At least 942 workers who are members of the Kenya Building, Construction, Timber, Furniture and Allied Industries Employees Union (KBCFTAIE), one of BWI’s affiliate in Kenya have been on strike since 25 July to protest against unfair practices and bad working conditions at Thwake Dam project contracted by M/S China Gezouba Group.
The union has repeatedly questioned the Chinese employer about a series of workers’ grievances that include low pay, arbitrary dismissals, lack of toilets, drinking water, Personal Protective Equipment, job grading, off days, abusive language and sexual harassment by the Chinese supervisors.
After five days into the strike a multi-agency meeting was held at the work place bringing together the government, Ministry of Water and Irrigation and China Gezouba Group. Although a solution was reached unfortunately there were no input or consultations with the union or workers leading to workers continuing not only the strike but also protest against so-called agreement.
During these protest, KBCFTAIE officials and workers’ representatives of Thwake dam were briefly arrested by the Police and released on 30 July for intimidation. despite this, the workers are determined to fight with the support of their union, KBCFTAIE against unfair practices and bad working conditions at the work site. The strike is still on until further notice.
Joe Macharia the deputy General Secretary of KBCFTAIE stated, “We sent a letter to the African Develpment Bank and the government of Kenya about the grievances of our members at Thwake Dam project. We have not yet received any reaction from them apart from intimidation by the Police.
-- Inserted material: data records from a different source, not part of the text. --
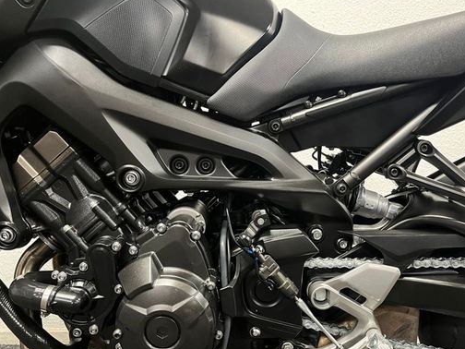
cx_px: 249
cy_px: 198
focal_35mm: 33
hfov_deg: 55.3
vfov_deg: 42.9
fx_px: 443
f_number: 1.6
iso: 500
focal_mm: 5.1
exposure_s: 1/33
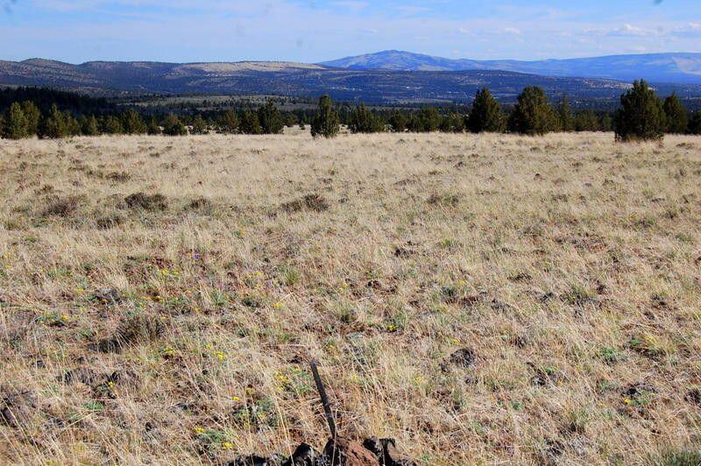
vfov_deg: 21.5
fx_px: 1226
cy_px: 233
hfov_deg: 31.9
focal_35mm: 63
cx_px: 350
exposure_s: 1/400
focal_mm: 42
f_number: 10
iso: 200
We will continue to support our members in their struggle for their rights.”
The Thwake Multi-purpose Water Development Program comprises a multi-purpose dam for water supply, hydropower generation, and irrigation development. The Phase One of the project is funded by the government of Kenya at 178.95 million $USD while the African Development Bank is contributing 90 million $USD. About 7,690 jobs are expected to be created by the end of the project which is to be completed by 2022.